Mizuho Securities, Japan's largest financial institution, predicts that Japanese seniors hold a total of 11 trillion USD (about RMB 75 trillion) in financial assets. Unlike Chinese who invest in physical assets such as land and real estate, Japanese hold their assets in financial products such as stocks, bonds, trusts, and etc. that can be cashed at any time.
Mizuho intends to aim the wealthy Japanese elderly as their target customer to drive the company's performance. The company has sold 750 trust funds since August 2017. For example, the average age of Mizuho's latest product is 83.6 years old. The company also plan to sell 300 billion yen (2.7 billion USD) elderly trust products in the coming years.
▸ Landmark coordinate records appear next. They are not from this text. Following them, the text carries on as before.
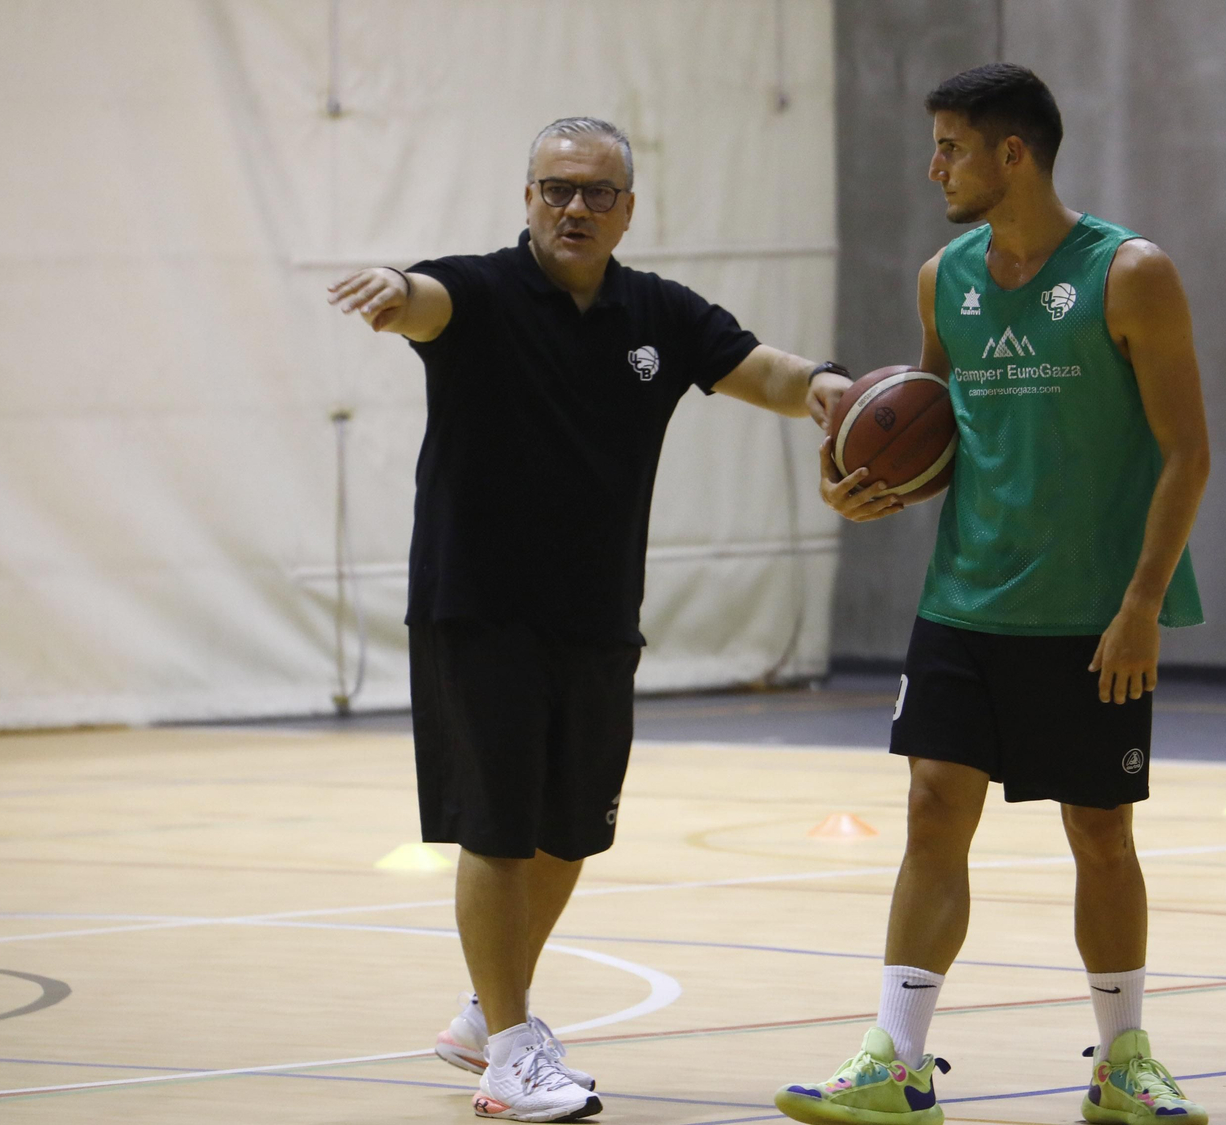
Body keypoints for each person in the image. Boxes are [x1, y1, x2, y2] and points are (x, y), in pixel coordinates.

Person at [328, 116, 851, 1123]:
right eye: (554, 189)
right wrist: (395, 294)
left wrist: (827, 386)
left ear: (626, 210)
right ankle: (512, 1055)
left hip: (599, 611)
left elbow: (762, 371)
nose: (573, 206)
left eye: (595, 193)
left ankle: (487, 1012)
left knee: (572, 835)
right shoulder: (475, 291)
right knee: (499, 830)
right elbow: (424, 302)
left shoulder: (658, 313)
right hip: (477, 607)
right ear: (526, 198)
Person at [776, 65, 1211, 1125]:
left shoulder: (1127, 272)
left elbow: (1187, 454)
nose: (934, 167)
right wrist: (864, 481)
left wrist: (1142, 604)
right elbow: (929, 422)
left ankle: (1121, 1061)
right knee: (932, 813)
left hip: (1088, 617)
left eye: (951, 146)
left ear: (1011, 153)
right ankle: (896, 1062)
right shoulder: (944, 277)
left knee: (1099, 835)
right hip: (963, 602)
Why does Japan have the phenomenon of "the older the richer"? Apart from the current elderly growth in an era of better economic development, giving them a relatively stable saving rate, another reason that causes them getting richer in old age is related to having property. The Japanese elderly basically doesn't use savings to support their children to buy a house, but support their life in retirement.
According to a survey of the University of Tokyo, 85% of the young married couple in Tokyo are renting a house; 10% of them live in the parental home or company dormitory, and only 5% of them actually buy a house.
China is in a completely different situation compared to Japan. The property almost emptied the savings of the Chinese elderly and over drafted the future of the young. China's national savings rate ranks first in the world given the perception that the Chinese used to save money. China's national savings rate rose from 35% in 1992 to 59% in 2012.
As of May 2017, the total amount of household deposits in China was RMB 62.6 trillion. Although the household deposits have risen month by month, it is noteworthy that domestic household loans have risen from RMB 8.8 trillion in 2010 to RMB 36.4 trillion. The national net deposits remain RMB 26 trillion after subtracting household loans.
The elderly's savings become the important source for the children to buy a house. "China Millennial Generation Consumer Report" by CB Richard Ellis shows that, more than 2/3 of the Chinese millennial have received parental support among the current homeowners. The disposable funds become less as the proportion of medium and long-term loans (mainly mortgages) increases.
The chairman of ICBC Yi Hui Man said, the proportion of household savings to household disposable income fell by nearly half from 25.4% in 2010 to 12.7% in 2017. Meanwhile, household debt as a share of GDP rose from 33% in 2013 to 49% in 2017.
Medium and long-term loans accounted for a large proportion of household loans from the perspective of debt structure, and continued to rise in the past two years, accounting for nearly 80% in 2017.
Furthermore, the household medium and long-term loans including housing provident fund loans were RMB 31 trillion as of July 2017. This figure was only RMB 18 trillion at the beginning of 2015.
To a certain extent, the down payment of the property is short-lived the life savings of the Chinese elderly; and mortgage overdrafts the cash flow of young people for the next 20 or even 30 years.
Final Analysis Conclusion:
Japanese elderly gets wealthy before they become old and didn't have to bear the child's property down payment, make them have a higher level of pension, better silver economy development and socialized pension more systematically.
While Chinese elderly gets old before getting rich, the housing not only empties their savings for a life (an equivalent to weakening social pension), but also the numbers of young people in advance overdraw their income and cash flow for next decades.